::: DATA EXCERPT

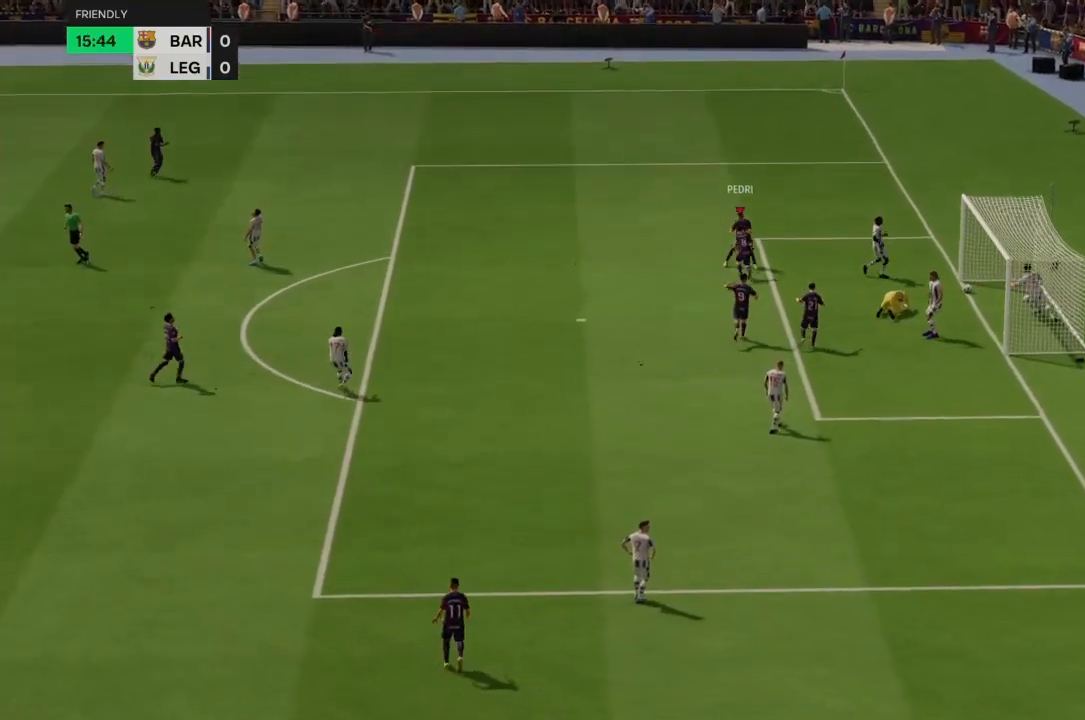
{"buttons": ["R2"], "left_stick": "up", "right_stick": "center", "events": []}
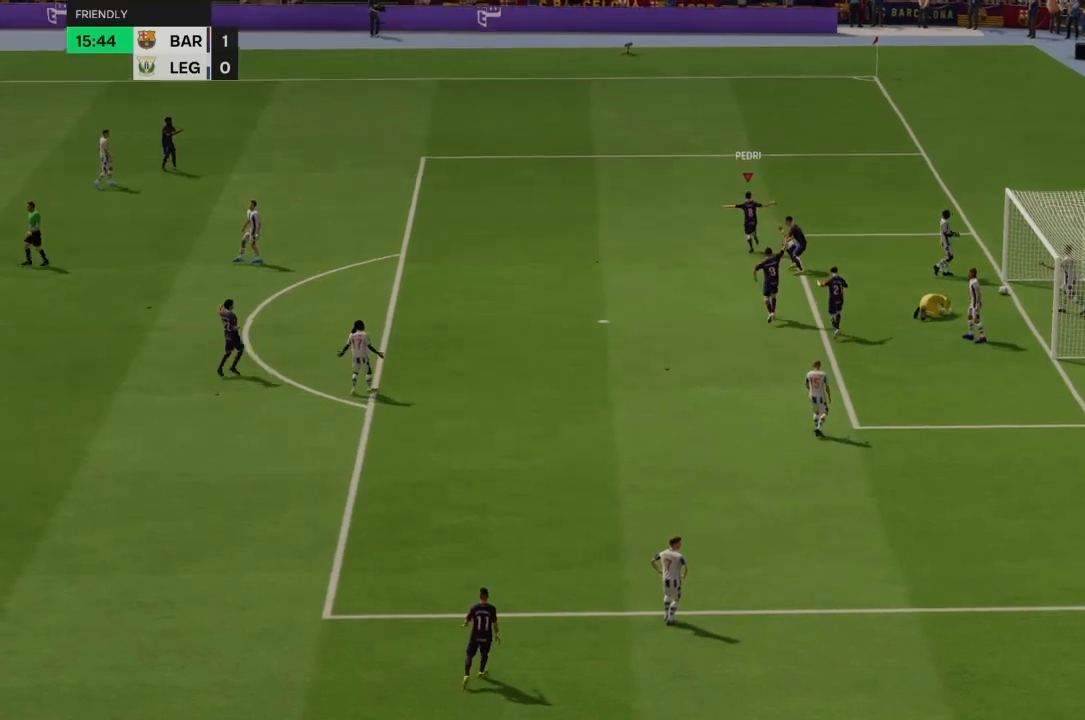
{"buttons": [], "left_stick": "up", "right_stick": "center", "events": [[167, "R2", "up"]]}
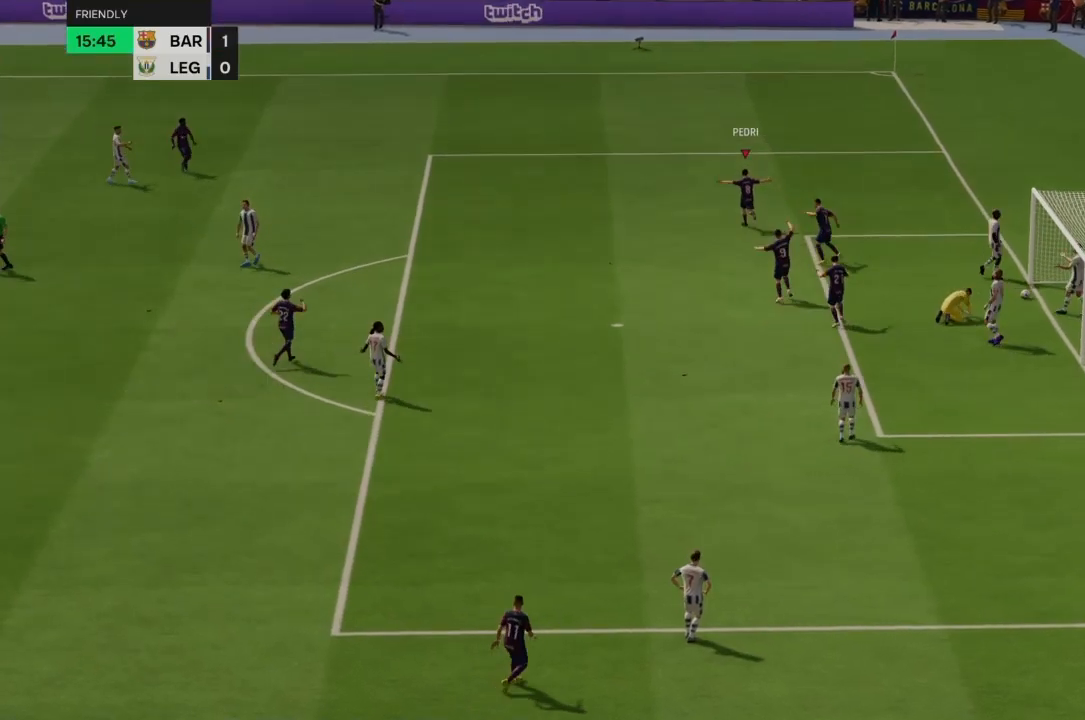
{"buttons": ["L2"], "left_stick": "up", "right_stick": "up-right", "events": [[300, "L2", "down"], [434, "right_stick", "up-left"], [500, "right_stick", "up-right"]]}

::::::

### WHAT IS NEEDED
Write out every line above again exactly, with the pictures left out.

### TASK SOLUTION
{"buttons": ["R2"], "left_stick": "up", "right_stick": "center", "events": []}
{"buttons": [], "left_stick": "up", "right_stick": "center", "events": [[167, "R2", "up"]]}
{"buttons": ["L2"], "left_stick": "up", "right_stick": "up-right", "events": [[300, "L2", "down"], [434, "right_stick", "up-left"], [500, "right_stick", "up-right"]]}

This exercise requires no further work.